Help, a desperate WHAM! fan Page 2

Quote: Essel @ March 28, 2008, 11:46 AM

The Dead Mother Show

:O You won't forget that name.

And hello!

Quote: Essel @ March 28, 2008, 11:46 AM

Hello,

Thank you for letting me join your very informative website and forum. I am a writer, yes i can say that now and the laughing in my head is getting a little weaker.

After private scribbling i joined a script workshop (a very, very, very good one in Dublin, if anyone happens to come to this neck of the woods) run by the big brained writing talent Stephen Walsh. The workshop produced some scripts and led to a development contract with our national broadcaster, RTE.

I am writing the pilot episode of The Dead Mother Show © with four other writers and we now need a script editor. At least first off we need some recommendations of television comedy script editors, well, recommendations and some diazapam or space hoppers or something, if i'm honest...

All the best

SL

Welcome.

What kind of material are you writing?

Hello, Good evening and welcome

Hello again,

It's a great name and I can say that because it was the idea of co-writer Kathleen King.

We are writing the pilot script for a 25 minute, one ad break comedy. Mother, a controlling machievellian twin-set and pearls warlord has finally died and leaves her vast to the point of bad manners wealth to her son, along with the news that she has also left the money to his brother he never knew he had because she gave him away to the tinkers for being naughty when he was 5 (think Rain Man meets Greek tragedy meets American day time soap story). She has also left a scroll of things they have to do for her before they can inherit.

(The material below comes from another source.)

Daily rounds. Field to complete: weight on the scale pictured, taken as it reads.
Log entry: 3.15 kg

The style is a bit...ehm...can't quite say yet...little bit grotesque, little bit cartoon, little bit the flow of drama. We are at the stage of writing where there are multiple drafts and scenes and character work going on and it's starting to get gathered back together and we need an objective eye.

Any recommendations?

SL

Quote: Mark @ March 28, 2008, 12:21 PM

Welcome

... from a closet Wham! fan (no one writes lyrics like them - "Gonna live my life, sharp as a knife. I've found my groove and I just can't lose.". Genuis is not too strong a word ;))

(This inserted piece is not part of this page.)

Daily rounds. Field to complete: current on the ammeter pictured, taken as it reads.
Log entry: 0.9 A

Oh and i am actually a closet Smash Hits! problem page sign-offs fan. Everything in the 80s had exclamation marks after it...life was just better.

SL

Sounds like a fun and sustainable premise. One question, you say that the Mother character has died, presumably at the beginning of episode one? Are you going to only refer to her domineering character by description or by flashback etc? I mean, in order to establish how she brought about your situation?

Quote: Tim Walker @ March 29, 2008, 5:46 PM

Sounds like a fun and sustainable premise. One question, you say that the Mother character has died, presumably at the beginning of episode one? Are you going to only refer to her domineering character by description or by flashback etc? I mean, in order to establish how she brought about your situation?

The legacy she has left them shows her character, and it's dropped in anecdotally also. There are versions where she appears as a ghost and a newly evolving version where she appears as the voice in one of the brother's heads -that was written last night and it is growing fantastic legs.

The interview on your site with the writers of the Green Wing has made us keep our heads through the multiple versions - we just keep writing the characters in different scenes (at one stage forcing the two guys to sit at the kitchen table and have breakfast just so we knew which one ate his cornflakes with his mouth open and which one secretly wanted to kill him for it.)

Basically - we are still pressing on the outsides of the glass box of each character till we know where their sides are and it is hard - especially when the premise and the plot can be obstacles to that. Carts and horses. ...

Off for another 4 hour session. I am painting my house at the same time and i plan on handing each writer a roller or brush in the hope that some honest toil helps produce the goods.